* **EXERCISE**:
Given the records underneath, please repeat exactly the lines from the line with "ОНКОЛОГИЧЕСКИЙ ЖУРНАЛ. 2013." through the line with "в случае прибытия", passing over any picture.

======== AVAILABLE DATA

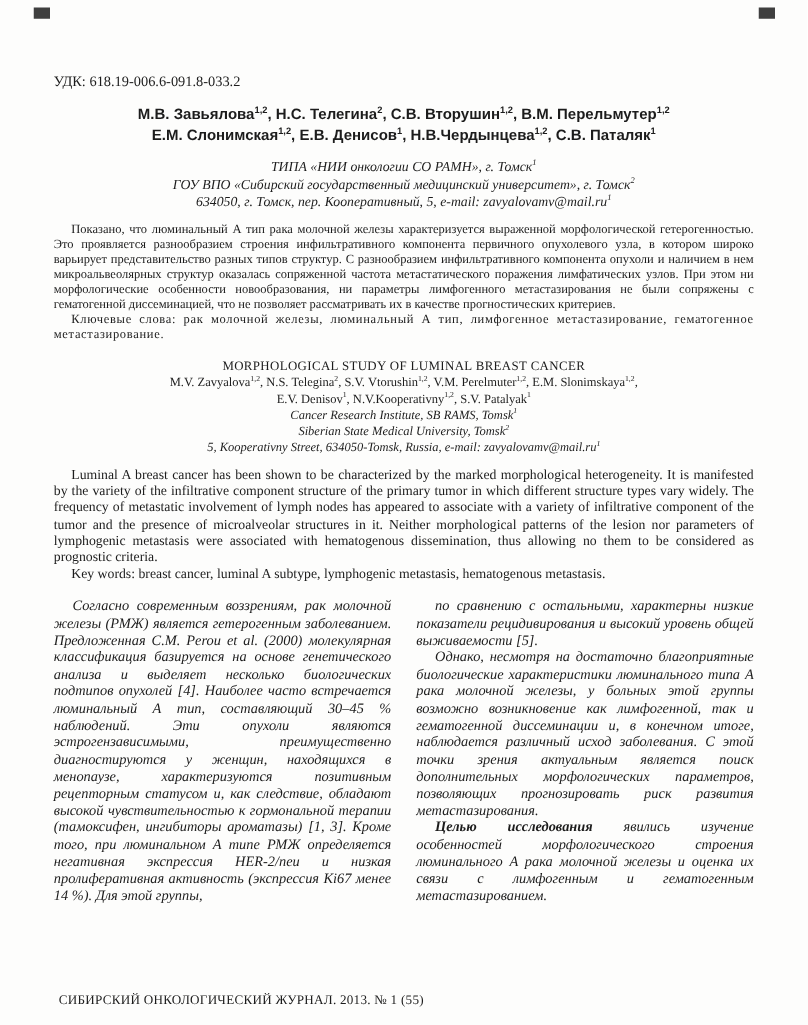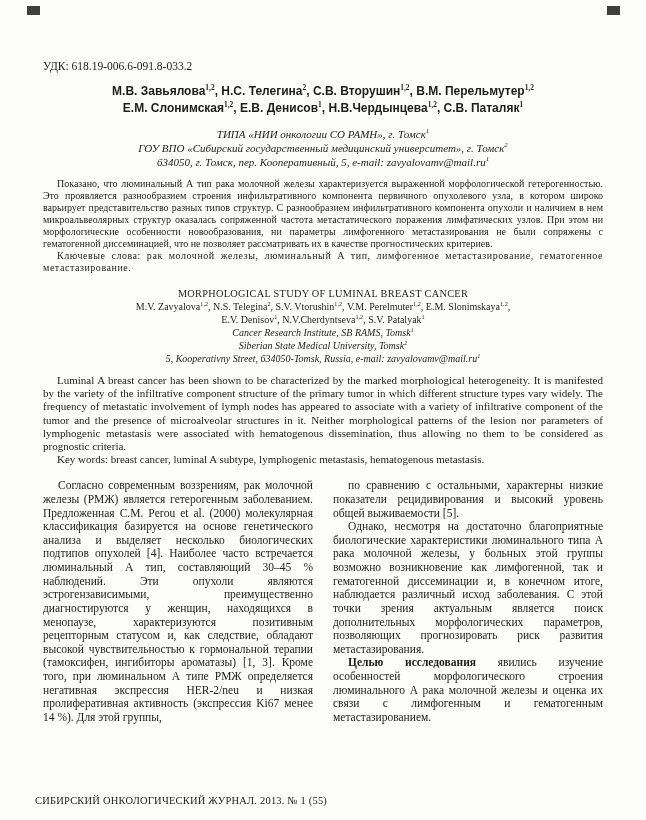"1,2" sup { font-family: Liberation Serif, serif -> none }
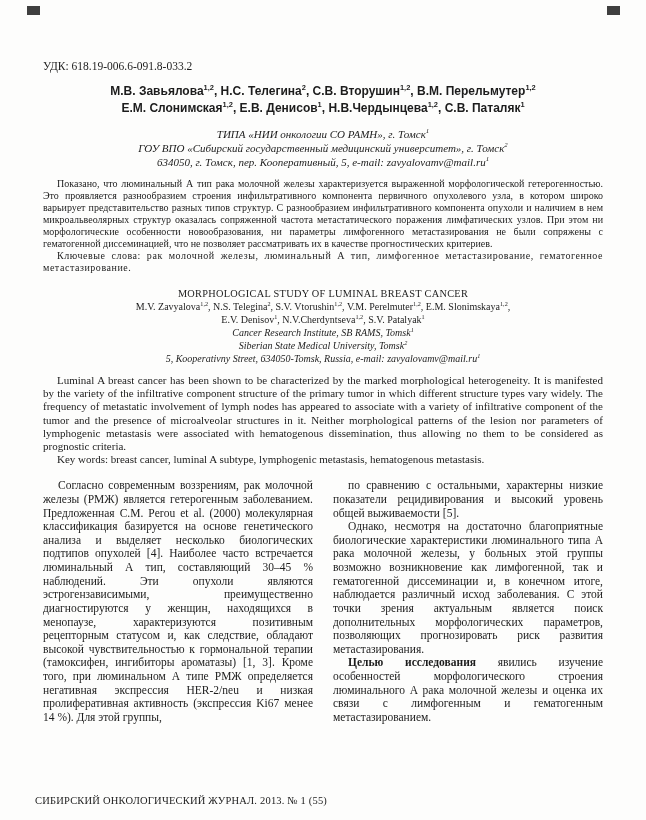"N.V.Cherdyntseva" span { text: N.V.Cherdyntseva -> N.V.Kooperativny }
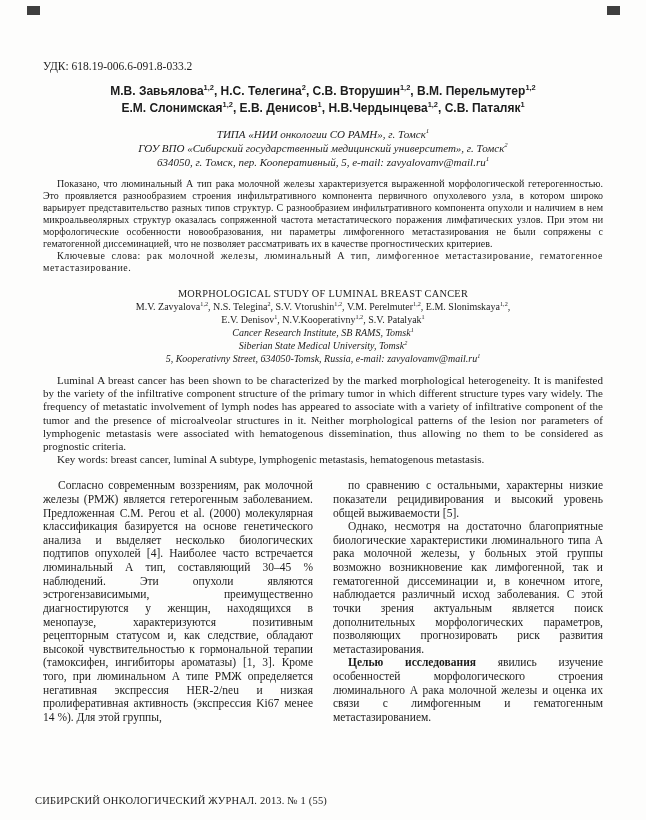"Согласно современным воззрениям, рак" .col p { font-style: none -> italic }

================
======== AVAILABLE DATA

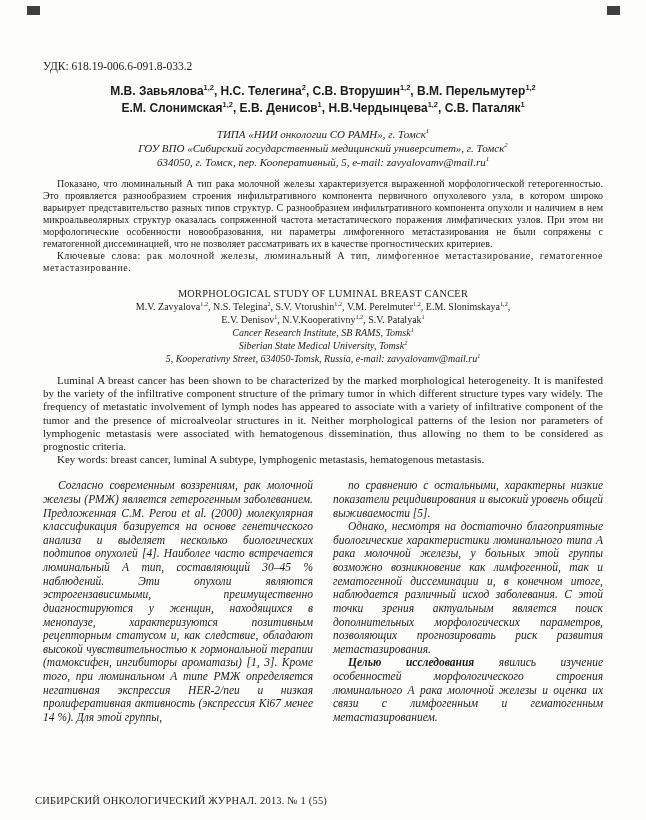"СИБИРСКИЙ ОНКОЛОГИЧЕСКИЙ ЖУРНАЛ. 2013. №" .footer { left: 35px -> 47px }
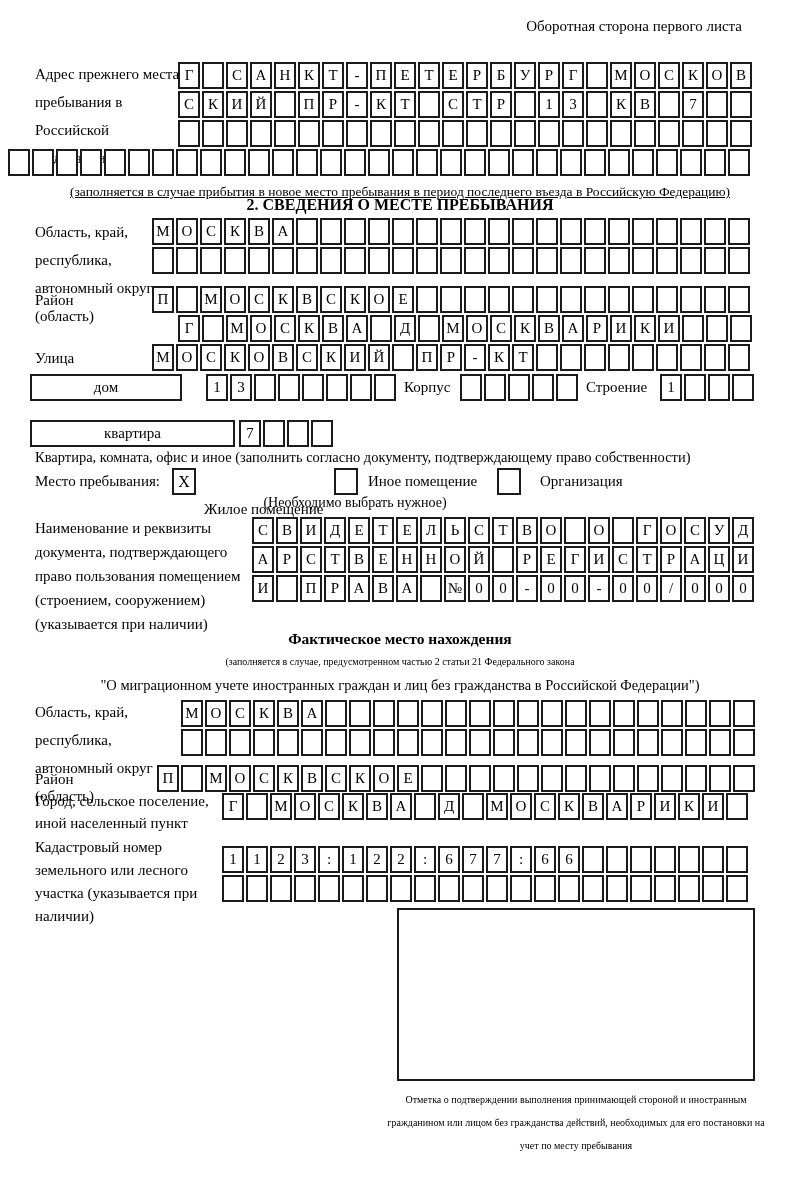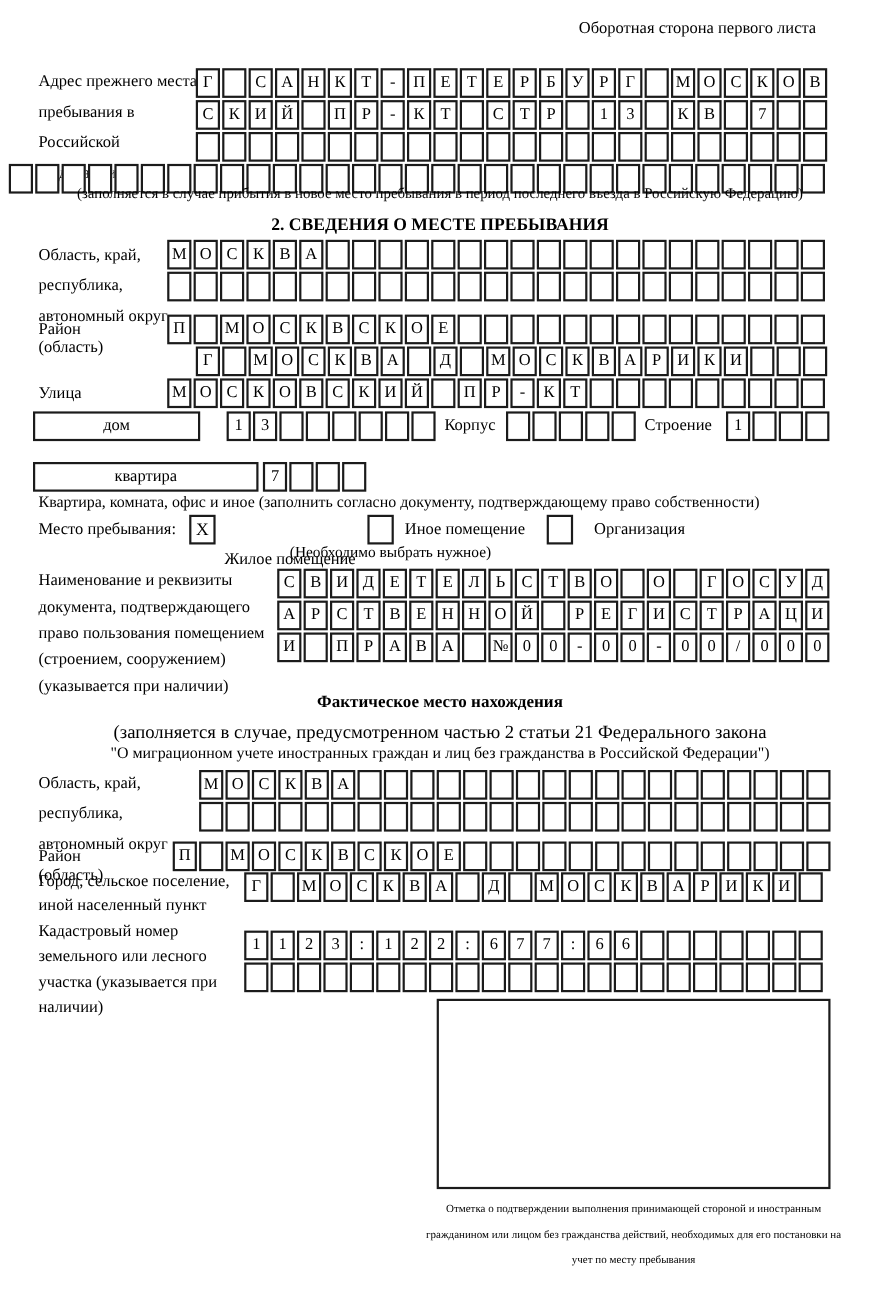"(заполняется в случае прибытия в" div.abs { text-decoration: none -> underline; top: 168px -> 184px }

================

* **YOUR RESPONSE**:
"СИБИРСКИЙ ОНКОЛОГИЧЕСКИЙ ЖУРНАЛ. 2013. №" .footer { left: 35px -> 47px }
"(заполняется в случае прибытия в" div.abs { text-decoration: none -> underline; top: 168px -> 184px }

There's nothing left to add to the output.